Bu liderler sapıklıkla da yetinmiyorlar: "Birbirinden büyük düzenler kurdular." Son derece büyük düzenler kurdular. Davet hareketini başarısızlığa uğratmak, insanların kalplerine giden yolları tıkamak için düzenler kurdular. Halkın içinde yüzdüğü cahiliye hayatını, sapıklığı ve küfrü çekici kılmak için entrikalar düzenlediler. Bu düzenlerden biri de halkı, tanrı diye isimlendirdikleri putlara sarılmaya teşvik etmekti: "İnsanlara sakın tanrılarınızı bırakmayın dediler." Bu putları "tanrılarınız" tamlaması ile sundular ki, yalancı bir gayret ve içlerinde günahkar bir hamiyet duygusu uyandıralar. Bu putlar arasında en büyüklerini ayrıca zikrederek onlara belli bir değer verdiler. Böylece sapıklığa dalmış kamuoyunda bir heyecan, bir gayret uyandırmak istediler: "Ved, Suva, Yağus, Yeuk ve Nesr putlarından vazgeçmeyin: ' Bunlar onların kulluk sundukları en büyük putlardı. Bu putlara Hz. Muhammed'in peygamber olarak görevlendirildiği döneme kadar ibadet ediliyordu.

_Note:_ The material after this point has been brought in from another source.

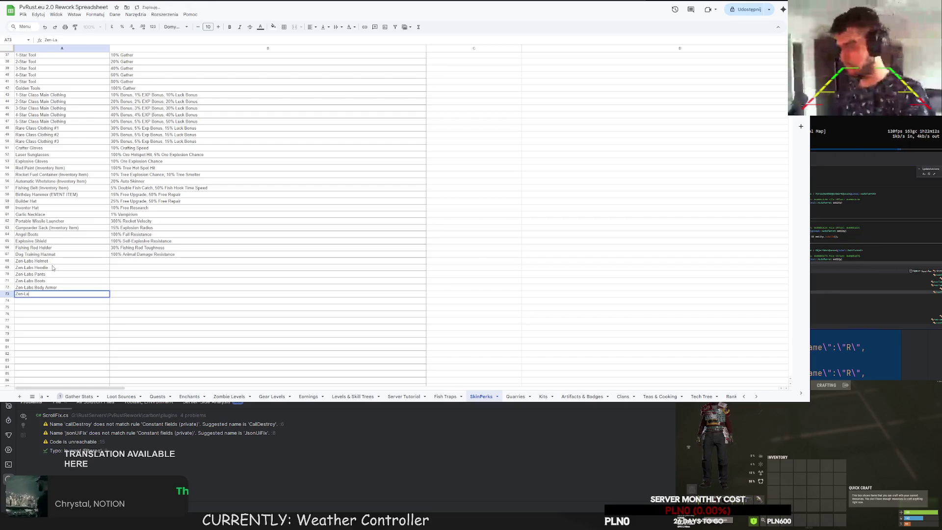
{"action": "type", "text": "gsd"}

İşte sapık ve saptırıcı liderler, her cahiliye ortamında yaygın olan sloganlara uygun çeşitli isim ve görüntüler altında putlar dikerler. Bu putların etrafında bağlılar, izleyiciler oluştururlar. Onların kalplerinde bu putlara yönelik bir gayret, bir hamiyet duygusu meydana getirirler. Ardından bu yulardan tutup onları istedikleri tarafa yöneltirler. Kendilerine yönelik itaat ve bağlılığın garantisi olan sapıklığın içinde yüzmelerini sağlarlar. "Böylece bir çoğunu saptırdılar." Değişik komplolarla, düzen ve ısrarlı propagandalarla Allah'ın davasının önünü tıkamak, kalpleri davetçilerin açıklamalarının etkisinden uzaklaştırmak için insanları taştan, ağaçtan, tarihsel kişiliklerden, ideolojilerden oluşan putların etrafında biraraya getiren her dönemdeki sapık liderler gibi...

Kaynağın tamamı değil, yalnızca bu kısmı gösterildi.